[Задания]:
- a) Выпишите из отрывка о романе Щедрина все цитаты, в которых встречается слово «бездна».
- b) Обновите в отрывке о романе Щедрина участок от «Одна за другой» до «самоанализу и прозрению.» включительно, заменив «головлевская барыня» на «головлевская помещица».
- c) Напишите продолжение отрывка о романе Щедрина, начиная сразу после его последнего предложения.

[Избранный отрывок]:
= = = = = = =

Одна за другой исчезают связи между людьми (даже "искусственные" [58]), смысл их существования, социальные институты. Арина Петровна, которая всё делала ради семьи понимает, "что семьи-то именно у нее и нет" - и не только в ее жизни, но, видимо, "и у всех так" [68]. Но исчезновение семьи - лишь частный случай глобального процесса, и головлевская барыня осознает: "Нет никого! нет никого! нет! нет! нет!" [69]. Такое же потрясение переживают едва ли не все герои романа, включая Иудушку: "Что такое! что такое сделалось?! - почти растерянно восклицал он, озираясь кругом, - где... все?.." [261]. Именно одиночество оказывается тем толчком, который приводит Головлевых к самоанализу и прозрению.
"Выморочная" жизнь - то есть жизнь, лишенная смысла, - заполняется "пустяками", "призраками" и готовыми языковыми формулами, лишенными реального содержания. Предмет, лишенный смысла, становится просто словом - одним из тех, что бессмысленно повторяет Степан ("окно, окно, окно"). Одной из таких бессмысленных словесных формул и является понятие "семьи". Арина не понимает, для кого она "припасает" добро [19], Иудушка даже не думает, "кто воспользуется плодами его суеты" [141], но почтительно благодарит маменьку от имени своего и потомков за то, что она посадила в Головлеве вишни [110]. Ни он, ни Арина Петровна не вспоминают о том, что все дети Иудушки уже погибли.
Как заметила А.Жук [1981: 213], само стремление Головлевых всё учесть, занести в реестры и "документировать" контрастирует с "неподлинностью, своего рода театральностью" их существования. Можно добавить, что бесконечная головлевская статистика служит средством защиты от надвигающейся пустоты - и в то же время средством ее утверждения. Достаточно вспомнить абсурдный счет, который Иудушка послал маменьке: в нем указано, что к 18** году в имении состояло ноль кустов малины, "к сему поступило вновь посаженных" - ноль, "с наличного числа кустов собрано ягод 00 п. 00 ф. 00 зол." и т. д. Из этих (несуществующих) ягод, между прочим, "дано мальчику N в награду за добронравие 1 ф.". Реестр заканчивается примечанием касательно ведения документации "в случае, ежели урожай отчетного года менее против прошлого года" [63]. Учитываются, как видим, не только нулевые, но и мнимые величины. Небытие столь же материально, достоверно, как и реальность - или, напротив, реальность столь же призрачна.
Используя физические термины, можно сказать, что Щедрин изобразил вселенную, где окончательно (или почти окончательно) победила энтропия. Вчитаемся: "В воображении его мелькает бесконечный ряд безрассветных дней, утопающих в какой-то зияющей серой пропасти, - и он невольно закрывает глаза" [29]; "серая, зияющая бездна" [31]; "загадочная бездна" [185], "бесконечная пустота" [49], "загадочное облако" [53]. "Лучезарная бездна" соотносится с "плотоядным внутренним сиянием", которым проникнуто лицо Иудушки [60], и противопоставляется Христову "царству лучей и свободы" [259].

= = = = = = =

[Выдержка из источника]:
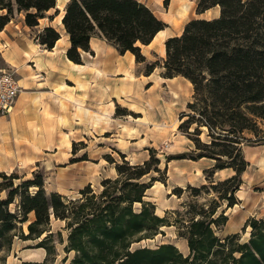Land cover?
<instances>
[{"label": "trees", "instance_id": "trees-1", "mask_svg": "<svg viewBox=\"0 0 264 264\" xmlns=\"http://www.w3.org/2000/svg\"><path fill=\"white\" fill-rule=\"evenodd\" d=\"M56 1L0 0V9L6 10L0 15V30L10 21L14 7L24 13L27 26L35 27L50 9L58 13ZM215 6L219 7L218 16L192 18L180 35L168 37L162 62H148L144 75L160 67L164 78L182 76L190 81L191 100L178 129L194 144L195 154L189 159L214 160L213 166L204 170L207 183L175 186L172 193L180 197L187 189L197 197L205 189L218 192L217 187L222 186L218 198L231 207L239 202L236 192L249 165L242 145L264 142V0H197L196 12ZM61 22L70 42L66 57L74 63H82V51H91L89 42L94 34L104 37L120 54L132 53L136 63L145 62L140 45L149 44L167 26L139 0H68ZM59 38L60 33L50 25L35 34L46 49L53 48ZM203 133L206 140L201 138ZM152 162L158 163L152 150L141 164L123 160L115 164L116 177L101 180L99 191L87 184L78 197L69 199L57 191L47 193L40 174L16 186L11 181L6 197L0 198V264H5L1 253L10 249L18 224L25 222L27 233L20 232L22 239H38L35 247H42L45 257L22 264H53L56 248L49 227L51 214L65 222L64 251L74 252L68 263L67 257L62 259L65 264H264V220L246 219L242 229L250 230L244 241L239 232L221 237L214 229L223 227L228 216L218 211L220 204L215 198L208 206L181 203L187 222L177 219L173 224L180 223L176 233L186 240L187 254L171 242L131 250L133 242L151 238L162 232V226L170 225L165 216L155 213V205L145 200L146 190L160 180H141L151 171ZM224 168L233 173L223 180H211L214 171ZM32 186L36 189L30 192ZM4 189L0 184V193ZM16 197L17 209L12 211L9 205ZM135 204L140 207L135 209ZM29 213L34 218L28 221Z\"/></svg>", "mask_w": 264, "mask_h": 264}, {"label": "rangeland", "instance_id": "rangeland-1", "mask_svg": "<svg viewBox=\"0 0 264 264\" xmlns=\"http://www.w3.org/2000/svg\"><path fill=\"white\" fill-rule=\"evenodd\" d=\"M143 1L149 5L151 10L162 12L167 9L170 0H168V4H164V0ZM50 12L54 14L55 9ZM214 14L215 12L211 10L206 16L211 17ZM164 56L165 54L160 52V45H156L153 52L147 54L145 62H125L128 66L127 69L122 70V74L119 72L115 85L107 86L103 114L99 115L96 110H90L85 111L83 116L73 115L70 122L65 125V132L54 134L56 136L52 140L54 146L48 150H38L40 152L39 160L35 164L32 163L31 169L25 167L24 170L0 172V184L5 187L0 193V198L6 197L11 181L16 186L24 180L34 179L36 174L42 176L47 193L57 190L64 196V199L78 197L79 190L87 184H90L91 188L97 192L102 187L101 180L116 177L115 164L122 163L123 160L128 161L129 164H141L149 158L152 150L158 163L152 162L151 171L141 180L148 182L152 177L160 180L154 181L152 186L146 190L145 200L152 202L155 205V213L165 216L170 225L162 226L160 228L162 232H158L151 238L133 242L130 246L131 250L144 246L154 248L166 242L175 244L177 248L179 245L182 247L185 244L176 233V228L180 226V223L173 224L177 219L185 222L188 219L185 207L177 206L178 198L181 196L184 198L183 203L194 201L198 206L201 203L208 206L215 198L220 204L218 211L224 212L228 217L243 210L247 211L246 213H249L250 216L264 220V164L255 159L256 157L264 159V142L262 141H250L242 145L244 156L249 165L242 174L240 191L236 192V196L238 193L241 199L231 207H226V202L218 198V192L222 191V186L217 187L218 192L213 189H205L197 197L187 189L183 190L180 197H177L172 193L173 188H167L168 162L189 159L190 154H195V152L192 151L194 149L193 142L178 129L181 114L187 111V102L191 100V83L189 84L187 79L182 76H175L174 79L162 77L163 69L160 67H156L149 77L144 75V69L148 62L155 60L162 62ZM82 59L90 65L96 61V57H92L88 53H83ZM68 72L75 75V71L72 69ZM67 84L74 85L73 89L79 88L75 80ZM120 93L121 95H119ZM91 96L90 100L95 101L96 93ZM96 107L95 104L93 108ZM262 123L261 126L264 129V121ZM247 136L254 140L252 135L247 134ZM201 138L206 140L205 133L201 134ZM22 143L24 142L22 141ZM189 146L192 149H189ZM13 151H20L23 156L25 155L23 158L18 157L24 163L29 160L26 157V154L29 153L26 148L17 150L13 142L0 145L1 153L8 152L10 154ZM181 155L187 158H180ZM155 166L158 170H155ZM2 174L5 176L13 174L18 178H4ZM35 189L32 186L29 191L33 192ZM17 202L18 197L9 205L10 210L17 209ZM139 207V204L134 205L135 209ZM33 218V213H29L28 221ZM27 223L18 224L19 227L15 231L16 235L13 237L10 249L1 253L5 256V264H22L21 254H28L25 258H40L34 249L38 239H22L20 232L27 233ZM49 227L53 232L56 248L53 264H65L62 260L64 257H67L66 263H68L74 252L64 251L68 232L65 229V222L56 219L51 214ZM214 230L222 237L224 227ZM249 230V227L238 230L241 241L247 239ZM60 239L63 240L62 243L59 242ZM186 249H181V252L187 254Z\"/></svg>", "mask_w": 264, "mask_h": 264}, {"label": "crops", "instance_id": "crops-1", "mask_svg": "<svg viewBox=\"0 0 264 264\" xmlns=\"http://www.w3.org/2000/svg\"><path fill=\"white\" fill-rule=\"evenodd\" d=\"M67 1L57 0L58 13L53 15L50 9L35 27L27 26L24 23V13L19 12L15 7L10 21L0 30V68L14 71L20 88L10 112L5 117H0V145L13 142L17 150L26 148L29 151L26 154L29 160L25 163L18 158L25 157L20 151H13L10 154L0 152V172L30 168L32 163L35 164L39 160L38 150L44 151L53 147L54 141L52 140L56 138L54 134L65 132V125L70 122L73 115L83 116L85 111L90 110H96L97 114L102 115L107 86L115 85L118 80L116 76L128 67L125 62H135L132 53L126 51L120 54L113 44L98 34L90 37L91 51L81 52V58L83 53L96 57L92 65L83 59L82 63L70 61L66 57V50L70 45L69 36L61 22ZM139 1L149 6L143 0ZM196 3L197 0H170L167 9L162 12L152 10L167 26L158 31L149 44L140 45L142 54L147 57L156 45H160V52L165 54L164 41L168 37L180 35L188 20L192 18L210 19L219 15L218 6L197 13ZM211 10L215 14L211 17L206 16ZM5 13V9H0V15ZM50 15L53 16L49 18ZM48 25L60 33V38L51 49H46L35 39V34ZM70 69L75 71V75L68 72ZM73 80L79 85L77 90L73 89L74 85L67 84ZM188 83L190 84L189 81ZM93 93H96L95 101L90 100ZM95 104L97 107L94 109ZM189 149L192 147L189 146ZM257 158L255 159L264 164V159ZM213 164L214 160L207 157L196 160H171L168 162L166 186L172 189L175 186L185 187L188 184L206 183L204 170L210 169ZM232 173L233 171L229 168L216 170L211 180H223ZM237 197L240 201L238 193ZM178 199L177 206L184 201L183 196ZM246 212L242 210L228 217L223 226L222 237L239 232L238 230L242 228L246 219L250 217V214ZM181 239L186 244V240ZM34 249L40 256L39 259L25 258L28 254H21V260L38 261L45 257V250L42 247ZM186 250L188 252V249Z\"/></svg>", "mask_w": 264, "mask_h": 264}, {"label": "built area", "instance_id": "built-area-1", "mask_svg": "<svg viewBox=\"0 0 264 264\" xmlns=\"http://www.w3.org/2000/svg\"><path fill=\"white\" fill-rule=\"evenodd\" d=\"M19 91L14 71L0 68V117L10 112Z\"/></svg>", "mask_w": 264, "mask_h": 264}, {"label": "bare ground", "instance_id": "bare-ground-1", "mask_svg": "<svg viewBox=\"0 0 264 264\" xmlns=\"http://www.w3.org/2000/svg\"><path fill=\"white\" fill-rule=\"evenodd\" d=\"M178 248H180V249H186V245L185 244H183V246L182 247H180V245L178 246Z\"/></svg>", "mask_w": 264, "mask_h": 264}]
</instances>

= = = = = = =

[Решённые задачи]:
- a)
- «серая, зияющая бездна»
- «загадочная бездна»
- «Лучезарная бездна»

- b)
Одна за другой исчезают связи между людьми (даже "искусственные" [58]), смысл их существования, социальные институты. Арина Петровна, которая всё делала ради семьи понимает, "что семьи-то именно у нее и нет" - и не только в ее жизни, но, видимо, "и у всех так" [68]. Но исчезновение семьи - лишь частный случай глобального процесса, и головлевская помещица осознает: "Нет никого! нет никого! нет! нет! нет!" [69]. Такое же потрясение переживают едва ли не все герои романа, включая Иудушку: "Что такое! что такое сделалось?! - почти растерянно восклицал он, озираясь кругом, - где... все?.." [261]. Именно одиночество оказывается тем толчком, который приводит Головлевых к самоанализу и прозрению.

- c)
Бездна - это, конечно, Небытие, которое ужасает героев и к которому они стремятся. Степан хочет "заморить в себе чувство действительности до такой степени, чтоб даже пустоты этой не было" [49]. Иудушке "недостает чего-то оглушающего, острого, которое окончательно упразднило бы представление о жизни и раз навсегда выбросило бы его в пустоту" [253]. Смерть для Арины Петровны - "единственный примиряющий исход" [68]. Желанное "обновление" герои Щедрина приравнивают к "ничто" [157] - другими словами, единственным мыслимым обновлением оказывается уничтожение. И оно же - единственный способ освобождения: "безграничную свободу" Арина Петровна обретает только через разрыв всех человеческих связей, и следствием этой свободы оказывается то, что перед Головлевой остается одно только "пустое пространство" [95]. Безграничность, как и предельная замкнутость, равно чужды человеку. Впрочем, само понятие "свободы" в Головлеве деформируется. "Мы [русские] существуем совсем свободно, - говорит автор, - то есть прозябаем, лжем и пустословим сами по себе, без всяких основ" [103]. Иудушка пользуется "полной свободой от каких-либо нравственных ограничений" [103-104]. Таким образом, и "свобода", введенная в сферу головлевского пустословия, оборачивается выпадением из живой жизни.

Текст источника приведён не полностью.